Mié
6
Ene
2016

Homilía Epifanía del Señor

Hemos visto la estrella del rey de los judíos y venimos a adorarlo

Pautas para la homilía

  • Caminarán los pueblos a tu luz

Jerusalén se encuentra en tinieblas, que cubren también, y aún más, toda la tierra. Pero Isaías le anuncia un tiempo en que amanecerá el Señor sobre ella y le comunicará su resplandor. De este modo Jerusalén, a su vez, se convertirá en luz que ilumine el caminar de los pueblos. Todos los pueblos traerán sus riquezas y proclamarán las alabanzas del Señor que amanece sobre Jerusalén. Un día Simeón llamará al Niño Jesús “luz de las naciones” y “gloria de Israel”. Será Jesucristo quien llevará a plenitud lo prometido por Isaías. Él hará de su Iglesia un reflejo de su luz iluminadora de todos los hombres, como nos recordó el Concilio Vaticano II (cf LG 1).
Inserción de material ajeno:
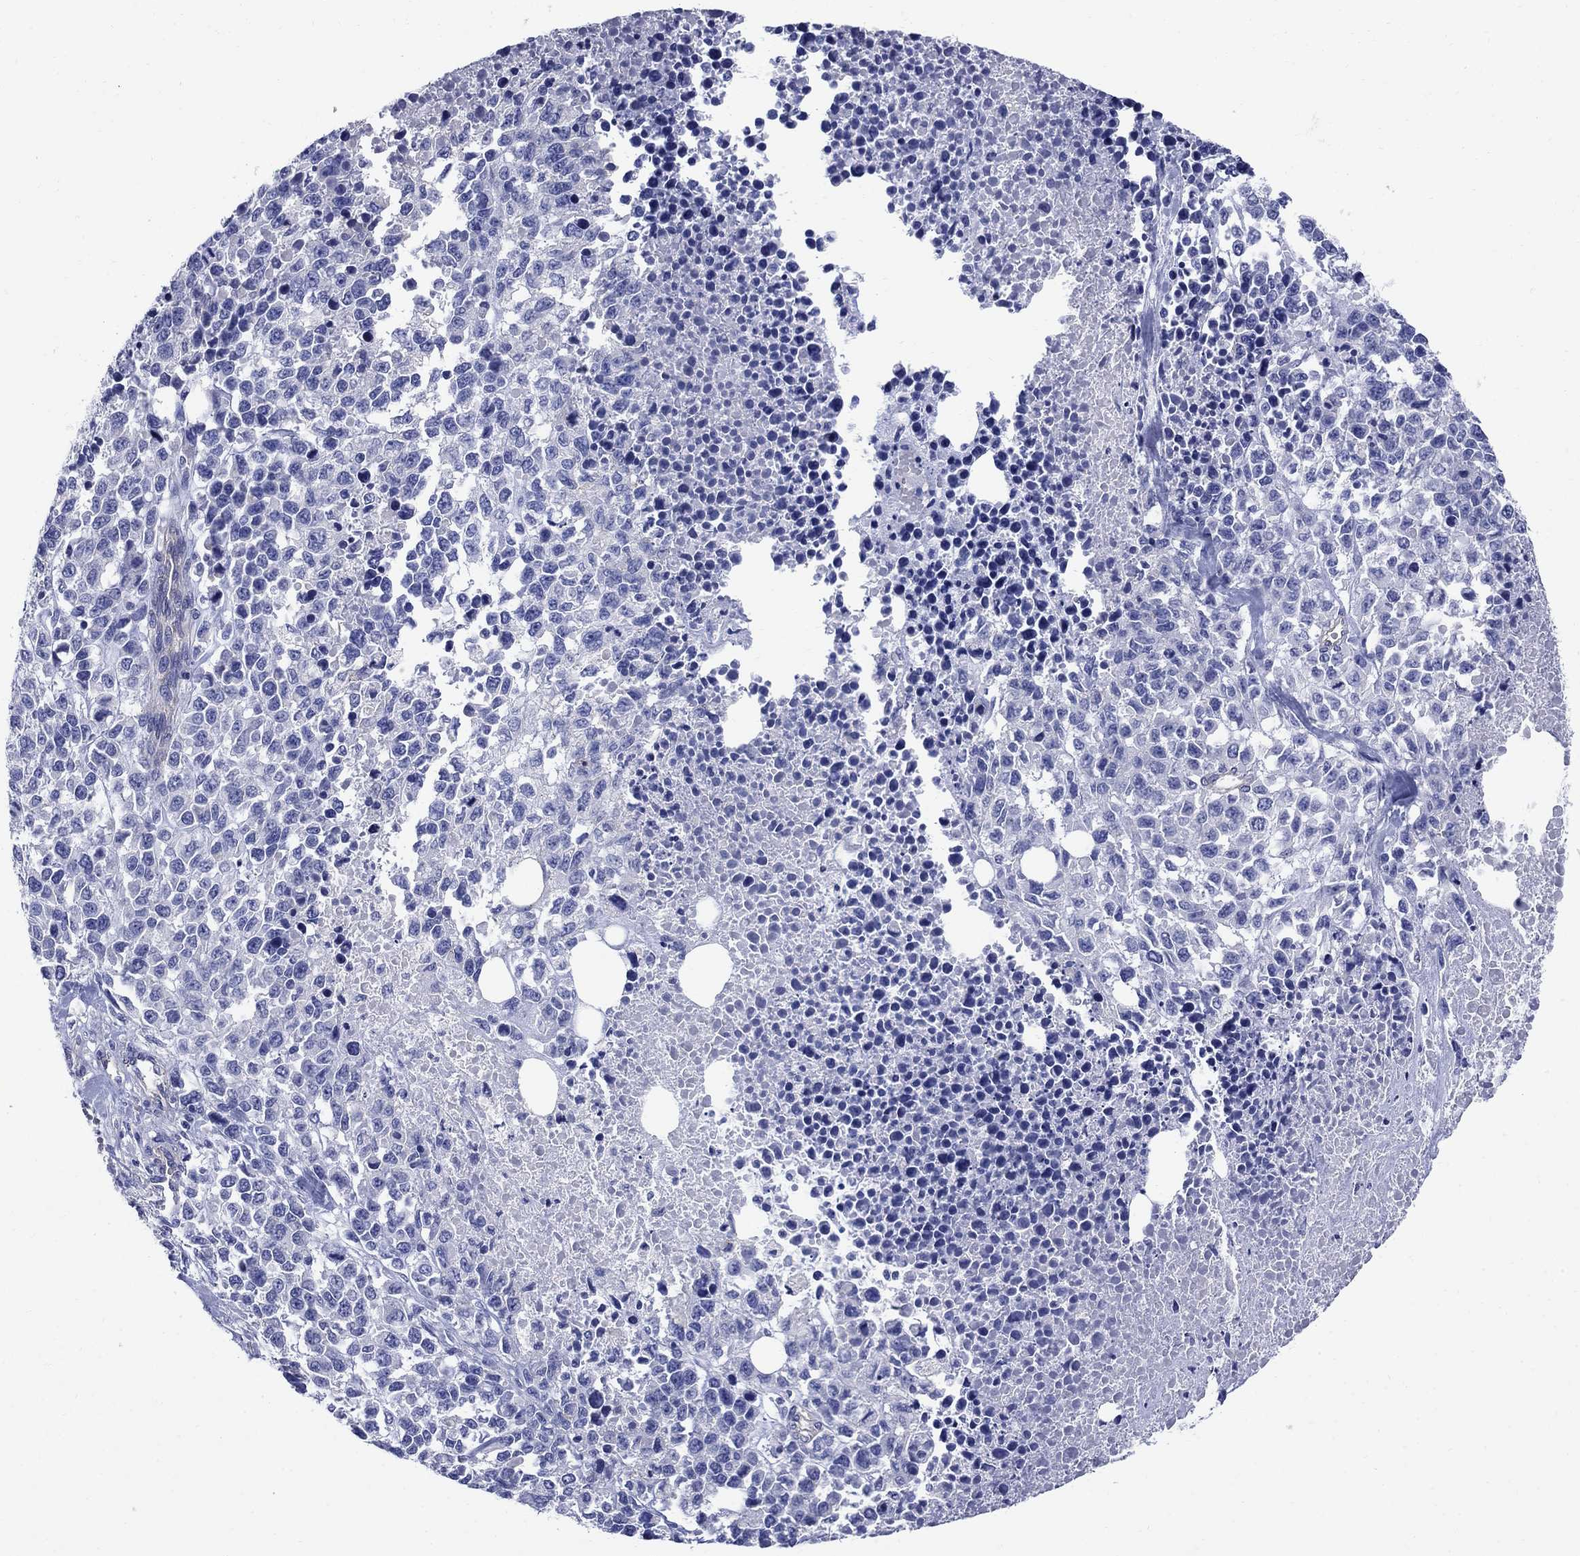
{"staining": {"intensity": "negative", "quantity": "none", "location": "none"}, "tissue": "melanoma", "cell_type": "Tumor cells", "image_type": "cancer", "snomed": [{"axis": "morphology", "description": "Malignant melanoma, Metastatic site"}, {"axis": "topography", "description": "Skin"}], "caption": "A high-resolution photomicrograph shows immunohistochemistry (IHC) staining of melanoma, which displays no significant staining in tumor cells. (DAB immunohistochemistry (IHC) with hematoxylin counter stain).", "gene": "SMCP", "patient": {"sex": "male", "age": 84}}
  • Hemos visto la estrella del rey de los judíos y venimos a adorarlo

Componente de la sabiduría del Oriente en tiempos de Jesús era la observación de los astros. La escena evangélica, en lenguaje simbólico, nos describe a los Magos observando una estrella distinta de la que veían todos los días. La estrella en el ambiente cultural del Oriente era símbolo de la realeza, cada rey tenía su estrella. Los Magos, al verse orientados a Jerusalén por la estrella, se dirigen a esta Ciudad y preguntan: “¿Dónde está el Rey de los judíos que ha nacido? Porque hemos visto salir su estrella y venimos a adorarlo”. Los entendidos les responden que en Belén de Judá porque así estaba profetizado. Los Magos van a Belén, adoran al Niño y le ofrecen regalos costosos: oro, incienso y mirra. Para encontrar al Señor los Magos han tenido que recurrir a dos cosas: 1º) un evento que han descubierto con su esfuerzo observador: la aparición de la estrella; 2º) la aclaración del nacimiento del Rey que buscan por la palabra revelada. En lenguaje de hoy diríamos que conjugaron la razón y la fe.

  • Nuestras estrellas

El misterio de la Epifanía del Señor continúa realizándose hoy, es misterio salvífico para nosotros. El Señor también se manifiesta a nosotros y nos va salvando a través de una serie de realidades que podemos llamar “nuestras estrellas”. Tenemos en primer lugar los “signos de los tiempos”. Los eventos de nuestros días nos interpelan. Pero no bastan por sí solos, debemos iluminarlos con la revelación, con la palabra de Dios acogida en la Tradición viva de la Iglesia y, por tanto, teniendo en cuenta la vivencia y sabiduría cristiana de los que nos han precedido y de los cristianos de hoy. Así nuestra conciencia va discerniendo con la mayor clarividencia posible lo que Dios pide de nosotros en cada momento. De este modo, nuestra fe será una fe iluminada, no ciega, si bien arrodillada, una fe que mira a todos los hombres, que tiende a plenificar lo bueno de todas las religiones, que se encarna en todas las culturas, y una fe que espera el día en que el Señor glorificado y Rey del Universo se nos manifieste con plena claridad. Una fe así será el mejor regalo, la mejor adoración que podamos ofrecer al Señor Rey del Universo mientras esperamos el día en que desaparecerán las estrellas, el sol, la luna, porque seremos iluminados, transfigurados, por la gloria de Dios y el mismo Cordero será nuestra lámpara (cf. Ap 21, 23).